**Exercise brief:**
Tell how many lines in the data below contain "browsers", using one number as the whole reply.

Information shown: Begin

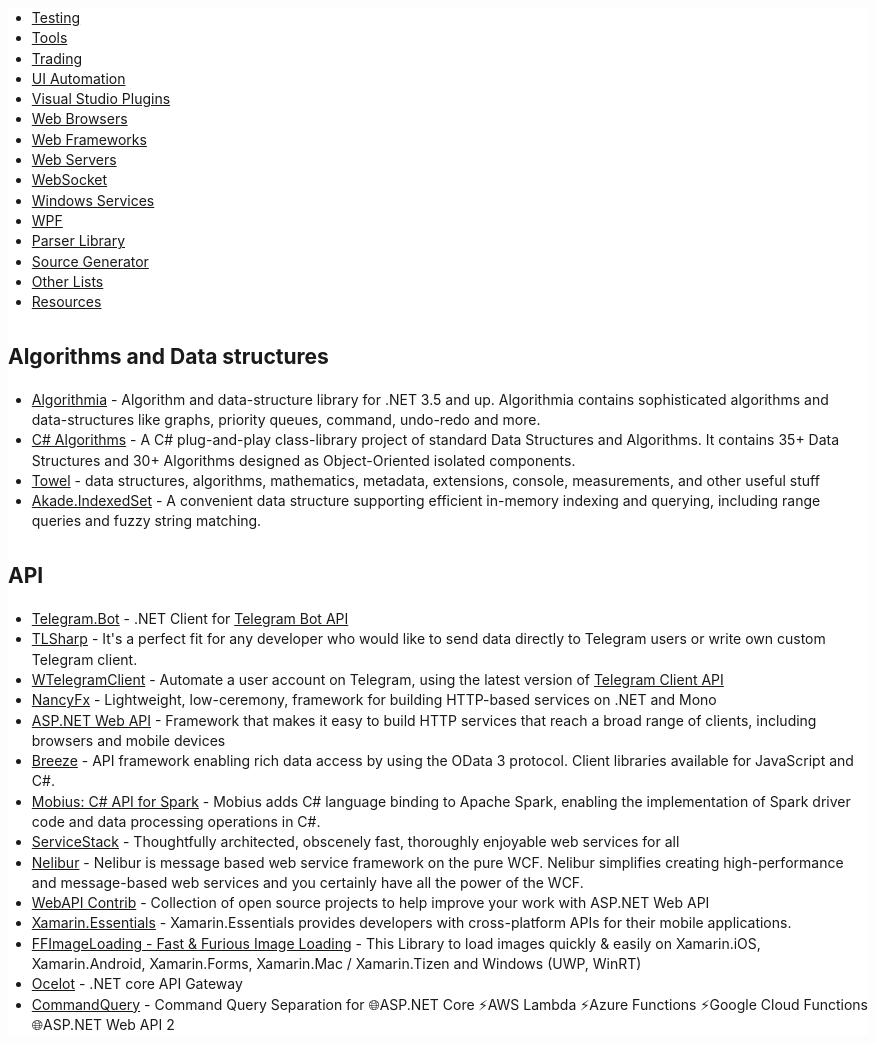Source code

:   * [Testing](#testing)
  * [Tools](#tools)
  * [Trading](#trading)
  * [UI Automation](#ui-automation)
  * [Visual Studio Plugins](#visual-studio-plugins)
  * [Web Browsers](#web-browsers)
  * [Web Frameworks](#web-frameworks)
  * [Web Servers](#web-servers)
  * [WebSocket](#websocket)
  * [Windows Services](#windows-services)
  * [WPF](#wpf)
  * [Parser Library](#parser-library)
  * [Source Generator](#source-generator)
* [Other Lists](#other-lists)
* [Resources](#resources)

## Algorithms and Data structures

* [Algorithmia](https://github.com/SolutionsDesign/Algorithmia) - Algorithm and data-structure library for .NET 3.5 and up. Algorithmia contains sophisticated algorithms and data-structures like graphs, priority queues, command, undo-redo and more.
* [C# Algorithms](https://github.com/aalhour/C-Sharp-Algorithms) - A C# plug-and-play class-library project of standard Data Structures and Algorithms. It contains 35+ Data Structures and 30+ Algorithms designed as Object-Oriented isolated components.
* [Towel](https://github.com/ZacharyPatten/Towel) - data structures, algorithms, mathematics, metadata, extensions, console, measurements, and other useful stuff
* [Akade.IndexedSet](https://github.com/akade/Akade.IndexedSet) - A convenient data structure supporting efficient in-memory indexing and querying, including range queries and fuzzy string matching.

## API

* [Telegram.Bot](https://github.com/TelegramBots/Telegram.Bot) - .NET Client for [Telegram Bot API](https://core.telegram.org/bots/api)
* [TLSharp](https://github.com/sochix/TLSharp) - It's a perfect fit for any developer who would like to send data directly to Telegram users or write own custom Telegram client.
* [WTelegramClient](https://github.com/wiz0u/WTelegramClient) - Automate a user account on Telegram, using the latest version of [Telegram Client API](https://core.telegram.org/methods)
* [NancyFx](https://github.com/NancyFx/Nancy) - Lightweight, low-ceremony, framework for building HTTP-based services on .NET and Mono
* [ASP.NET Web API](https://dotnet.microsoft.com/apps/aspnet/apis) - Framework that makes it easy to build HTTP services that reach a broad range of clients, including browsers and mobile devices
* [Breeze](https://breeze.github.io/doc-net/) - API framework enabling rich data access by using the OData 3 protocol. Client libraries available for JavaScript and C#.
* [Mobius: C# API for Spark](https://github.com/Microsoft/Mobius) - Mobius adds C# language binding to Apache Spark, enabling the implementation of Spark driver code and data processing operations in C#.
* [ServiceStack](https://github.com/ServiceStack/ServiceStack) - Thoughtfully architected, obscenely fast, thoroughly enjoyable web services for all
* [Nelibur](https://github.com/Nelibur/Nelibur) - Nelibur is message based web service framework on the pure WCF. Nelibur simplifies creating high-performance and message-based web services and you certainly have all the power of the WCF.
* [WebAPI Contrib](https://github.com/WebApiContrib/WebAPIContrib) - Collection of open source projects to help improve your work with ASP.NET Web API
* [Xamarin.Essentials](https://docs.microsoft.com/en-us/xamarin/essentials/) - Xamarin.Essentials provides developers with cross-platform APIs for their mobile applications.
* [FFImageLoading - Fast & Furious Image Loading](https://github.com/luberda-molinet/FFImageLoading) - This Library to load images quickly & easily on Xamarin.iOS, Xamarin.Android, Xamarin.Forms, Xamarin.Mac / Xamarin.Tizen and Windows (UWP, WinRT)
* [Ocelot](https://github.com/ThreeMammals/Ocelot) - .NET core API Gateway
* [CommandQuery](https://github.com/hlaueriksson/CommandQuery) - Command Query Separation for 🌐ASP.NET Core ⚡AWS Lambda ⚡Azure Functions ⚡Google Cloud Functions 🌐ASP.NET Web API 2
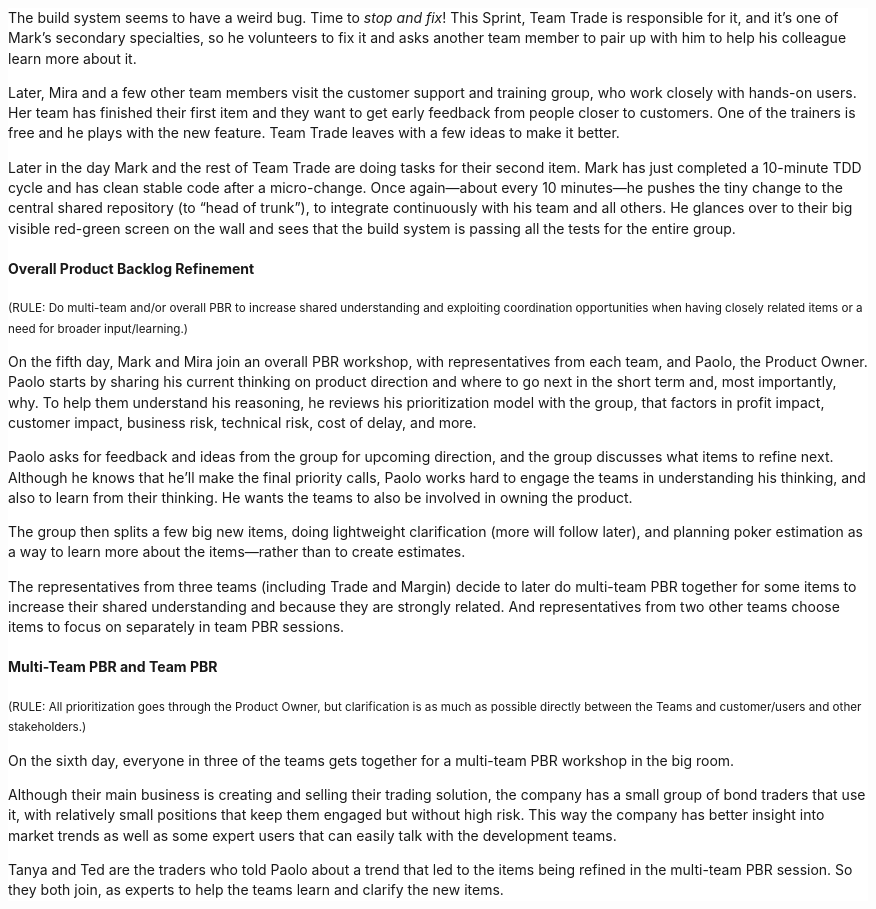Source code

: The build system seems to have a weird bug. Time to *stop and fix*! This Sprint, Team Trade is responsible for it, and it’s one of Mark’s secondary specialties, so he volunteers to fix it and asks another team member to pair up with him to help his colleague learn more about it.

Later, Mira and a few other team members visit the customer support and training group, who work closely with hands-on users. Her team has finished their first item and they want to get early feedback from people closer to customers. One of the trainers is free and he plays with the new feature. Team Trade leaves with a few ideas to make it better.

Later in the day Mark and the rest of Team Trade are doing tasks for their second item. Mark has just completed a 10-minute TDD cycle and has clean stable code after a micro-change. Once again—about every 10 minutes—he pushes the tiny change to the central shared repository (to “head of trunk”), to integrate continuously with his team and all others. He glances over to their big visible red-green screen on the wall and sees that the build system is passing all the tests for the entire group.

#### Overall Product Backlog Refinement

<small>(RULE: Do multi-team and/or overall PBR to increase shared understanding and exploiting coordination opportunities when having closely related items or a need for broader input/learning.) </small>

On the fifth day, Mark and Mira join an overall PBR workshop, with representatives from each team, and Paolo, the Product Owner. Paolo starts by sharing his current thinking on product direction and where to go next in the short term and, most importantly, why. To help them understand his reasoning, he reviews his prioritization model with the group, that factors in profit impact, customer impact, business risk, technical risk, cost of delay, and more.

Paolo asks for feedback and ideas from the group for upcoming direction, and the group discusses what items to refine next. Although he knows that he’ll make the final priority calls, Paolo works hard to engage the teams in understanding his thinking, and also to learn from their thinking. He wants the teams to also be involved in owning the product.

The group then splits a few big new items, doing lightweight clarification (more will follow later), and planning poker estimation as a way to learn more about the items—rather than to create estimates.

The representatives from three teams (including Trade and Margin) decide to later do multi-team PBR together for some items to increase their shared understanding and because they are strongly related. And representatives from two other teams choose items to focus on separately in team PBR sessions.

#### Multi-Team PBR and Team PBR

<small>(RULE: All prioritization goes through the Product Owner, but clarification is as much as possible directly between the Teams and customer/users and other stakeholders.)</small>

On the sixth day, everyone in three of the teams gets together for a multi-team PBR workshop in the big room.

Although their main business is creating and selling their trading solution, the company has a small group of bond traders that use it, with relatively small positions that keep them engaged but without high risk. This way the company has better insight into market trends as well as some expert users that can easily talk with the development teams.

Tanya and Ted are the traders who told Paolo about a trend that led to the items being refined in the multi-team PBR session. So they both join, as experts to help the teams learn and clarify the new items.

Information shown: End

**Reply:**
2